With this information in mind, we can now solve the puzzle!

Solution

Now that we know the rules of the puzzle that we have to solve, lets write out the grid with the assigned values from n for each cell, and write the grid as shown when run in the program for good measure.

1 1 0 0 0 0 0   [_]_ _ _ _ _ _
0 1 0 2 0 0 0    _ # _ _ _ _ _
0 0 3 1 0 0 0    _ _ _ # _ _ _
0 0 1 0 1 0 0    _ _ # _ # _ _
0 0 0 1 3 0 0    _ _ _ # _ _ _
0 1 0 1 0 1 0    _ _ _ _ _ _ _
0 0 2 2 2 0 0    _ _ # _ # _ #

At this point, solving the puzzle relies entirely on our traditional puzzle solving skills. Writing out the values by hand would be the easiest and most effective way of visualizing and testing solutions to the puzzle.

As for how to solve the puzzle, the best way is to recognize that the pair of 3s must occupy the same area, and the two pairs of 2s must occupy different areas. The pairing of the twos are already predetermined the starting grid. This actually makes the board very restrictive - the only way to connect the pair of 2s marked by #s without cutting off the other pair of 2s is by making a large loop of #s along the edge of the grid.

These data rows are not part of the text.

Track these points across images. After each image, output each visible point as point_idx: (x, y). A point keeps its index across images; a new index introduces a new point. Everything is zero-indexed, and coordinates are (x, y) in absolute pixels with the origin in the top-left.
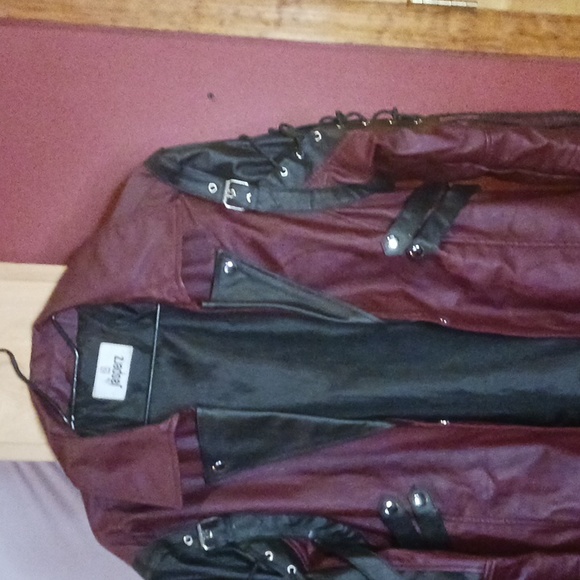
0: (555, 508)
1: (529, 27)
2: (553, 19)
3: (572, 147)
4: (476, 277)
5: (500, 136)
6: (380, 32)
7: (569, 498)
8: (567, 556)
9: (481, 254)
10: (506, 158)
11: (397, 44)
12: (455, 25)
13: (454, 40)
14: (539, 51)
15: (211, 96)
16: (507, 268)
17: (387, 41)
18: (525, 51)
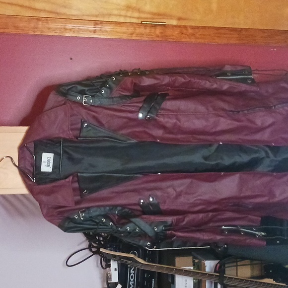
0: (195, 199)
1: (184, 31)
2: (193, 28)
3: (198, 81)
4: (168, 125)
5: (174, 78)
6: (132, 34)
7: (199, 196)
8: (200, 214)
9: (170, 118)
10: (177, 85)
11: (137, 38)
12: (158, 31)
13: (158, 36)
14: (188, 40)
15: (71, 59)
16: (178, 122)
17: (134, 37)
18: (183, 40)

This is the solution I worked out on a sticky note (a little unclear from the eraser marks):

Here is the solution input into the program:

And that gives us the flag!
Flag: lactf{i_may_or_may_not_have_blatantly_stolen_a_taiji_puzzle_lol}

Extra Note

As the flag states, this puzzle is a direct copy of a puzzle in the game Taiji. Here is the screenshot of the puzzle in-game (Courtesy of challenge-maker aplet123 via Discord):

You can see the resemblance right? Basically the same puzzle except for the bottom right corner.

Conclusion

Dang this was a banger of a first CTF. I loved the little game theme that went into the rev/ category. If all CTFs are like this, I'm very hopeful about my continued participation.

Thanks for reading this writeup! I hope that this will be the first of many.